## AVAILABLE DATA
◆ ◆ ◆ ◆ ◆ ◆ ◆

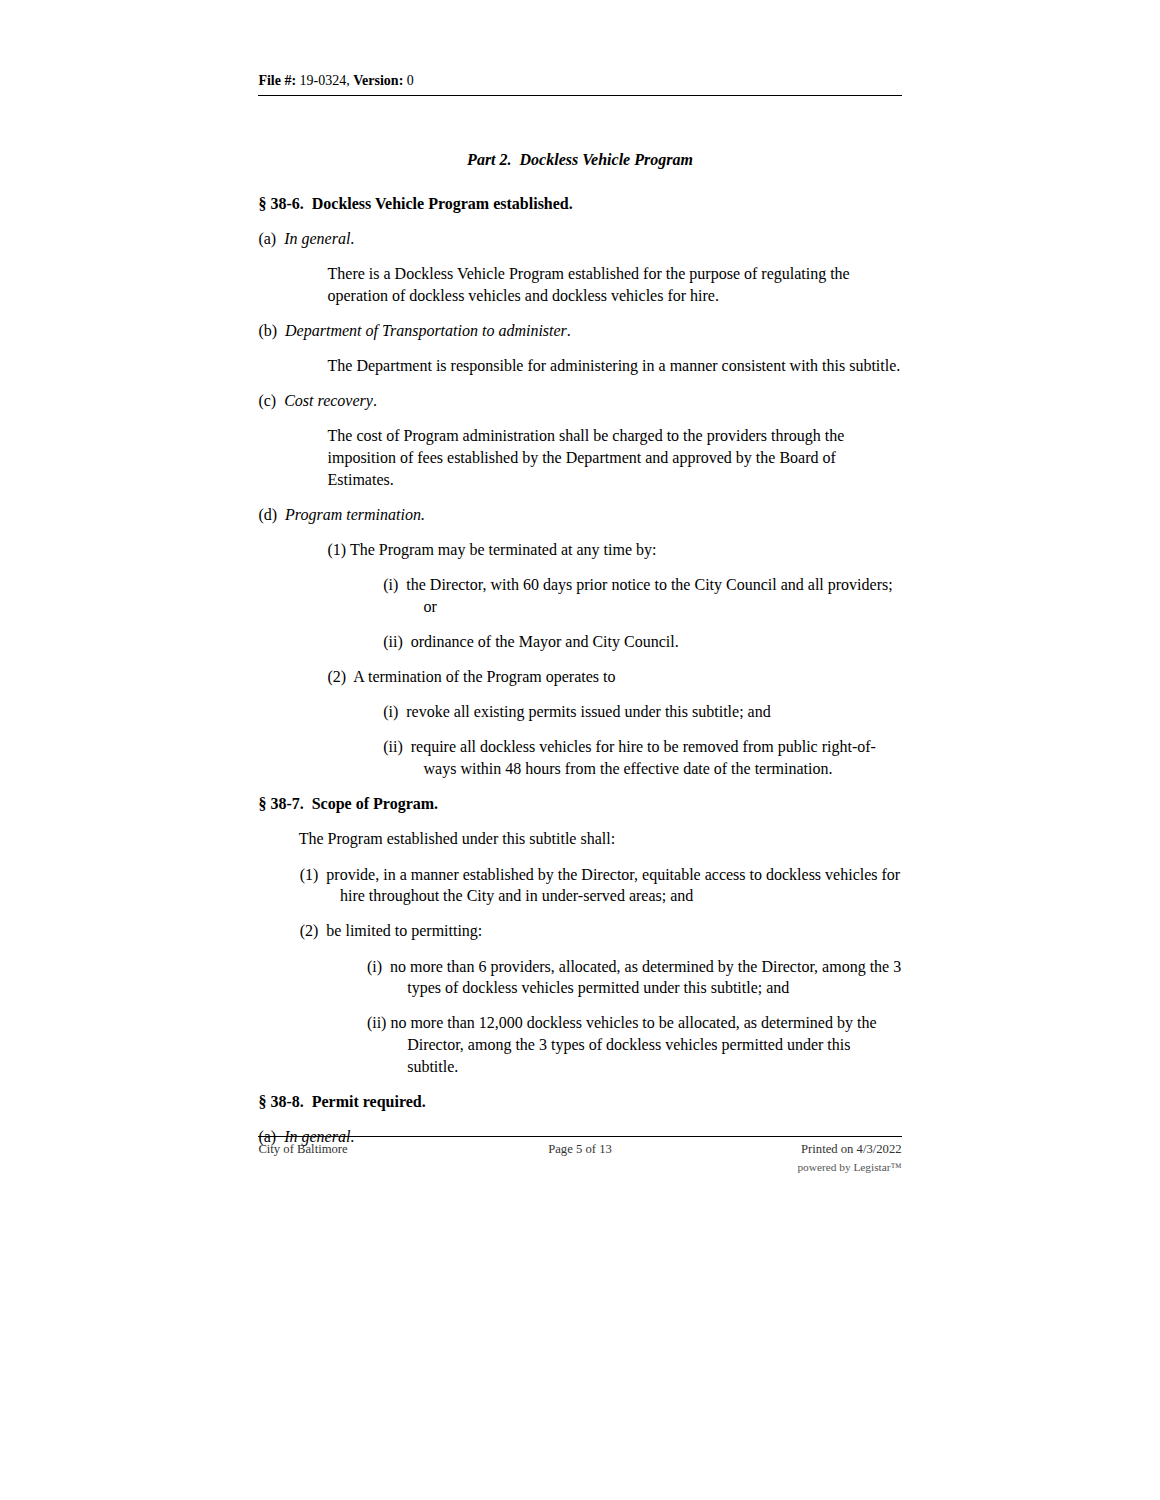File #: 19-0324, Version: 0
Part 2. Dockless Vehicle Program
§ 38-6. Dockless Vehicle Program established.
(a) In general.
There is a Dockless Vehicle Program established for the purpose of regulating the operation of dockless vehicles and dockless vehicles for hire.
(b) Department of Transportation to administer.
The Department is responsible for administering in a manner consistent with this subtitle.
(c) Cost recovery.
The cost of Program administration shall be charged to the providers through the imposition of fees established by the Department and approved by the Board of Estimates.
(d) Program termination.
(1) The Program may be terminated at any time by:
(i) the Director, with 60 days prior notice to the City Council and all providers; or
(ii) ordinance of the Mayor and City Council.
(2) A termination of the Program operates to
(i) revoke all existing permits issued under this subtitle; and
(ii) require all dockless vehicles for hire to be removed from public right-of-ways within 48 hours from the effective date of the termination.
§ 38-7. Scope of Program.
The Program established under this subtitle shall:
(1) provide, in a manner established by the Director, equitable access to dockless vehicles for hire throughout the City and in under-served areas; and
(2) be limited to permitting:
(i) no more than 6 providers, allocated, as determined by the Director, among the 3 types of dockless vehicles permitted under this subtitle; and
(ii) no more than 12,000 dockless vehicles to be allocated, as determined by the Director, among the 3 types of dockless vehicles permitted under this subtitle.
§ 38-8. Permit required.
(a) In general.
City of Baltimore
Page 5 of 13
Printed on 4/3/2022
powered by Legistar™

◆ ◆ ◆ ◆ ◆ ◆ ◆

Nothing in the records should be changed in the copy, but the pictures must be left out.

File #: 19-0324, Version: 0
Part 2. Dockless Vehicle Program
§ 38-6. Dockless Vehicle Program established.
(a) In general.
There is a Dockless Vehicle Program established for the purpose of regulating the operation of dockless vehicles and dockless vehicles for hire.
(b) Department of Transportation to administer.
The Department is responsible for administering in a manner consistent with this subtitle.
(c) Cost recovery.
The cost of Program administration shall be charged to the providers through the imposition of fees established by the Department and approved by the Board of Estimates.
(d) Program termination.
(1) The Program may be terminated at any time by:
(i) the Director, with 60 days prior notice to the City Council and all providers; or
(ii) ordinance of the Mayor and City Council.
(2) A termination of the Program operates to
(i) revoke all existing permits issued under this subtitle; and
(ii) require all dockless vehicles for hire to be removed from public right-of-ways within 48 hours from the effective date of the termination.
§ 38-7. Scope of Program.
The Program established under this subtitle shall:
(1) provide, in a manner established by the Director, equitable access to dockless vehicles for hire throughout the City and in under-served areas; and
(2) be limited to permitting:
(i) no more than 6 providers, allocated, as determined by the Director, among the 3 types of dockless vehicles permitted under this subtitle; and
(ii) no more than 12,000 dockless vehicles to be allocated, as determined by the Director, among the 3 types of dockless vehicles permitted under this subtitle.
§ 38-8. Permit required.
(a) In general.
City of Baltimore
Page 5 of 13
Printed on 4/3/2022
powered by Legistar™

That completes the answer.